Di Bandung, saya menemukan kembali
penggalan-penggalan ingatan yang sebelumnya tidak pernah terjamah lagi. Sudut-sudut
kota yang saya jelajahi dengan sepeda motor membuat saya tersenyum mengiringi
munculnya kenangan-kenangan tentang masa silam. Enam tahun di Bandung tidak
akan pernah membuat saya lupa akan ketentraman yang ditawarkan kota itu. Sungguh
melegakan ketika mengunjungi kembali tempat-tempat yang dulu sering saya datangi,
untuk berjalan-jalan bersama keluarga, bersekolah, ikut mama berbelanja, atau
sekedar lapak majalah tempat saya biasa membeli (tepatnya, dibelikan mama)
majalah dulu. Enam tahun di Bandung terangkum dalam enam hari tetirah di sana. Terimakasih
kepada Wilson Christoper, saudara saya sejak SMA yang memberikan kamarnya untuk
saya tumpangi dan waktunya untuk menemani saya selama di Bandung. Semoga sukses
dalam perkuliahan saudara di ITB.
Pada
awalnya, saya hanya merencanakan untuk tinggal di Bandung selama tiga hari,
sebagai bagian dari tur jawa yang menjadi tujuan saya di jeda kuliah
antarsemester kemarin. Sebelumnya, saya tiga hari singgah di Bogor. Tidak terlalu
memberikan kesan, cuaca yang buruk dan hujan deras yang awet membuat saya tidak
bisa mengeksplorasi Bogor dan sekitarnya, setidaknya sesuai dengan harapan saya
setiba di sana. Tiga hari di Bogor saya habiskan untuk sekedar “temu-kangen”
dengan Devin, juga saudara saya sejak SMA yang sedang susah payah di Ilmu
Komputer IPB. Sisanya, bukan sesuatu yang monumental untuk dikisahkan maupun
dikenang. Dengan menggunakan bus MGI, pada tanggal 29 Januari akhirnya saya
menyudahi tetirah saya di Bogor untuk melanjutkannya di Kota Bandung. Harga tiket
busnya tidak terlalu mahal, Rp. 55.000,00 untuk bus yang menggunakan penyejuk
udara di dalamnya.
Perjalanan
dari Bogor menuju Bandung menghabiskan waktu selama kurang lebih tujuh jam. Pada
satu titik di jalan tol Cipularang yang menghubungkan Jakarta dengan Bandung
rusak parah akibat hujan deras yang mengakibatkan longsornya ruas jalan menuju
Bandung. Kemacetan luar biasa pun tidak terhindarkan. Pukul sembilan malam,
saya baru tiba di Terminal Leuwipanjang, setelah berangkat dari Bogor pada
pukul dua siang. Sekitar pukul sembilan malam lewat tiga puluh menit saya baru
merasa benar-benar tiba di Bandung ketika bertemu dengan Wilson yang sebelumnya
telah saya hubungi untuk menjemput di depan sebuah rumah makan cepat saji di
bilangan Dago.

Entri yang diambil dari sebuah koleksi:
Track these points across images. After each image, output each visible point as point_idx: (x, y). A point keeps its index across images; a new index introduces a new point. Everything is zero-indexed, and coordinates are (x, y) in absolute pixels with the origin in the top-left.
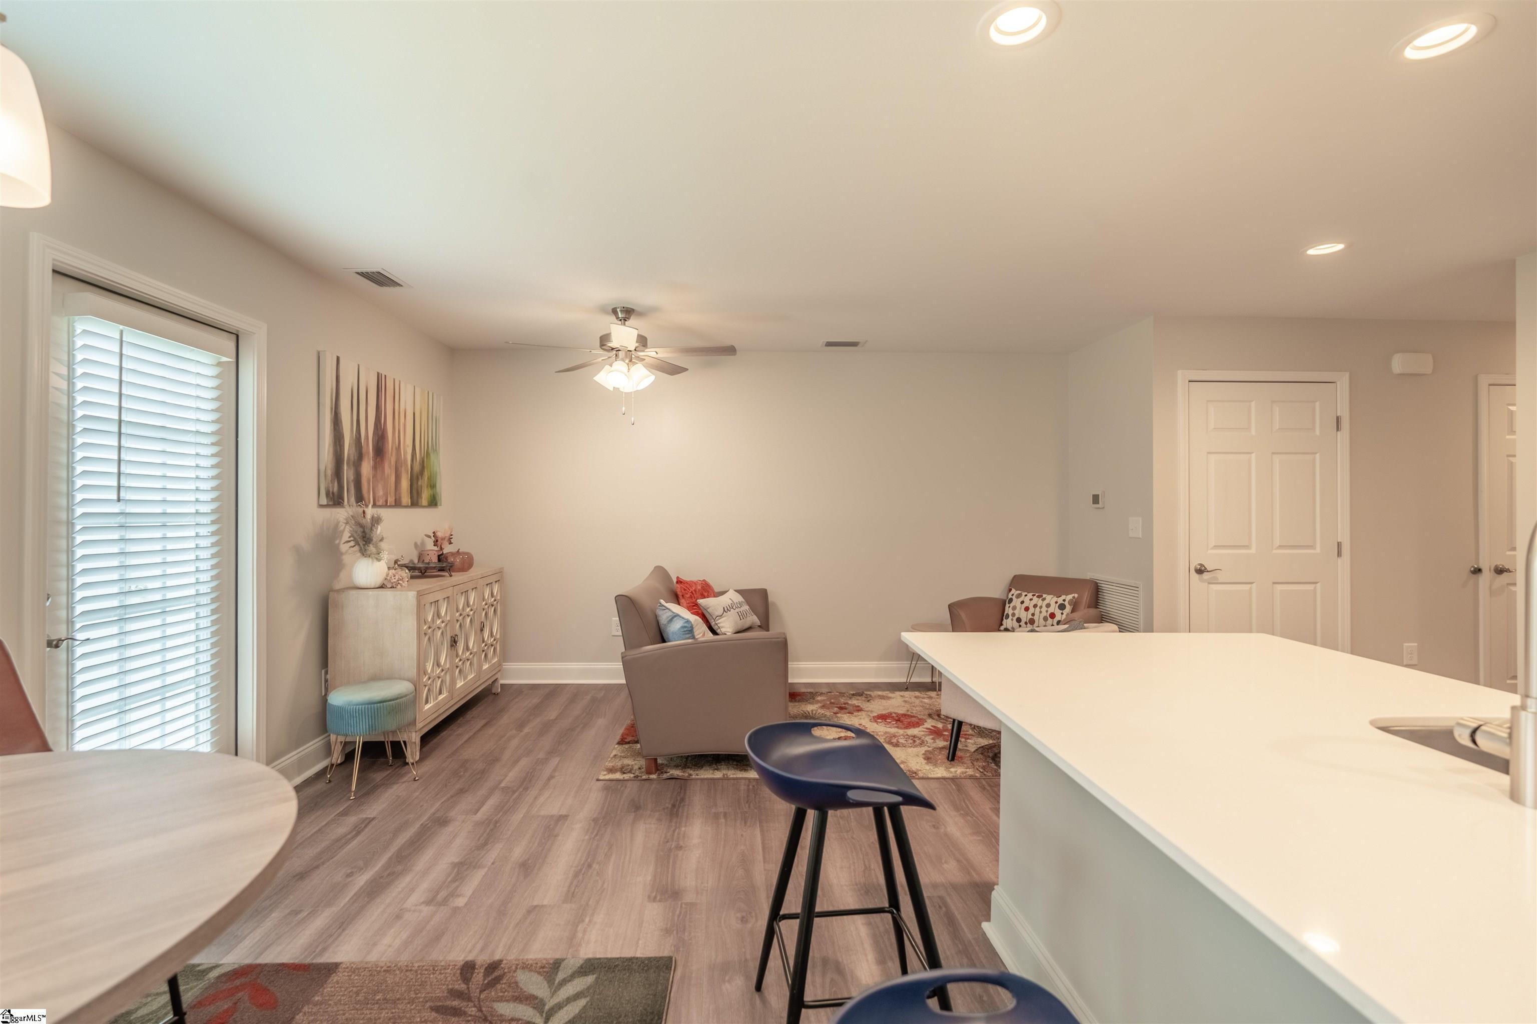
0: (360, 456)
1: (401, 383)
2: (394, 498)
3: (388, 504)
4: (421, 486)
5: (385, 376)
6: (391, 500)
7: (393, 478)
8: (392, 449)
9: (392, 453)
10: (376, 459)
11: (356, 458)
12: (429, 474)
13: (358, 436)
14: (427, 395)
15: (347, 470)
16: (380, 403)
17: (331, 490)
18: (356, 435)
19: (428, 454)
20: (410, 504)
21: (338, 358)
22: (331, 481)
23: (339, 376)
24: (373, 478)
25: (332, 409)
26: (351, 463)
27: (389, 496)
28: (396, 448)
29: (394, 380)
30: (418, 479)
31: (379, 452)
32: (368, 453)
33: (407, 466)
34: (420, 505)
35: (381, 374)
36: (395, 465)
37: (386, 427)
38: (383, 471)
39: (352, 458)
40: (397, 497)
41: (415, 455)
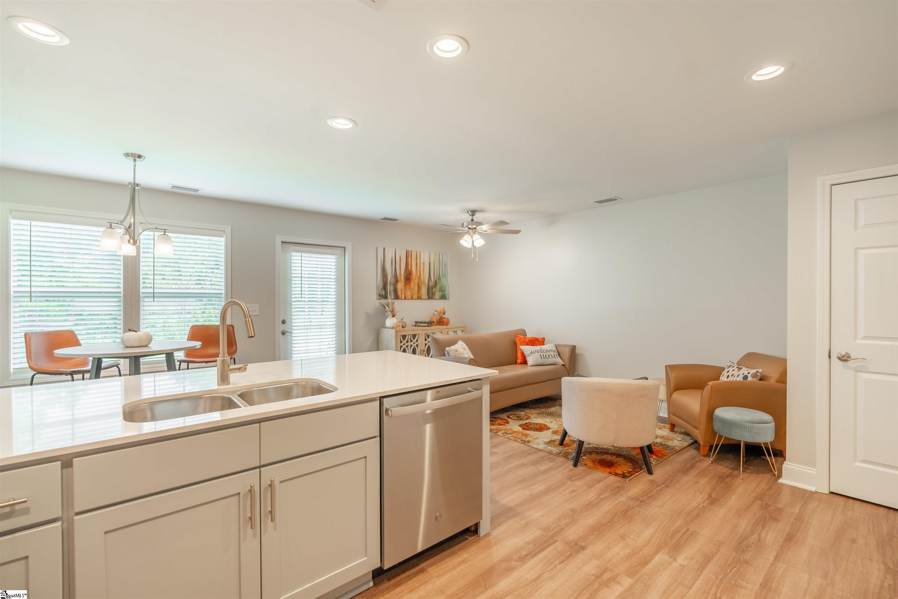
0: (397, 281)
1: (421, 252)
2: (417, 296)
3: (413, 298)
4: (435, 291)
5: (411, 251)
6: (415, 296)
7: (416, 288)
8: (415, 277)
9: (415, 279)
10: (406, 282)
11: (394, 282)
12: (441, 286)
13: (395, 274)
14: (439, 255)
15: (389, 287)
16: (408, 261)
17: (381, 294)
18: (394, 274)
19: (439, 278)
20: (427, 298)
21: (384, 249)
22: (381, 290)
23: (385, 254)
24: (404, 289)
25: (381, 266)
26: (392, 284)
27: (414, 295)
28: (418, 277)
29: (417, 252)
30: (432, 288)
31: (408, 278)
32: (401, 280)
33: (425, 284)
34: (434, 298)
35: (409, 251)
36: (417, 283)
37: (412, 269)
38: (410, 286)
39: (392, 282)
40: (419, 296)
41: (430, 280)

**Tugas yang dikerjakan:** Lanjutkan catatan perjalanan ke Bogor dan Bandung di atas, dimulai tepat setelah kalimat terakhirnya.

**Hasil tugas ini:**
Fast-forward.
Kemudian saya terbangun di pagi hari tanggal 30 Januari. Tidur yang sangat
melegakan, sebagaimana tidur pada umumnya ketika masa liburan. Ketika bangun
saya sendirian, Wilson tidak ada. Mungkin sudah berangkat kuliah, pikir saya. Waktu
perkuliahan di ITB memang sudah berjalan ketika saya yang mahasiswa UGM baru
saja memulai masa libur. Hal yang sama berlaku sebaliknya, ketika di ITB libur
di Yogyakarta mahasiswa UGM masih berkutat di kampus untuk kuliah.
Banyak
rencana yang terhidang di etalase pikiran saya mengenai bagaimana cara menikmati
Bandung selama tiga hari saja. Wilson pada malam sebelumnya juga telah mengajak
saya untuk ikut mendaki gunung bersama teman-temannya dari ITB. Nama gunungnya
Gunung Manglayang. Terlepas dari ketidaktahuan bahwa ada sebuah gunung dengan
nama itu di pulau Jawa, saya tidak segera mengiyakan karena pada saat itu cuaca
sangat buruk dan tidak bisa diperkirakan kapan waktunya akan cerah dan kapan
waktunya hujan akan turun berdatangan. Melalui banyak pertimbangan (waktu,
ongkos, dsb) juga riset di internet, saya putuskan untuk mengunjungi Taman
Hutan Raya Ir. H. Djuanda (Tahura Djuanda) dan Kineruku. Tempat yang pertama
bukan sesuatu yang baru bagi saya. Ketika enam tahun tinggal di Bandung, seluruh
masa di Sekolah Dasar saya habiskan di sana, Tahura Djuanda sering saya
kunjungi baik bersama keluarga ataupun ketika sekolah saya mengadakan
karyawisata. Tempat yang kedua, murni karena keingintahuan yang besar, yang
pernah direkomendasikan untuk dikunjungi di Bandung oleh salah seorang saudara
saya di Fakultas Hukum UGM bernama Hilman Fathoni. Dari informasi yang dipeoleh
melalui laman twitternya dengan akun @kineruku, tempat tersebut menawarkan
suasana kafe yang dijejali buku, koleksi film serta musik yang berkualitas. Tentu
saya akan menyesal jika meninggalkan Bandung tanpa bertandang kesana.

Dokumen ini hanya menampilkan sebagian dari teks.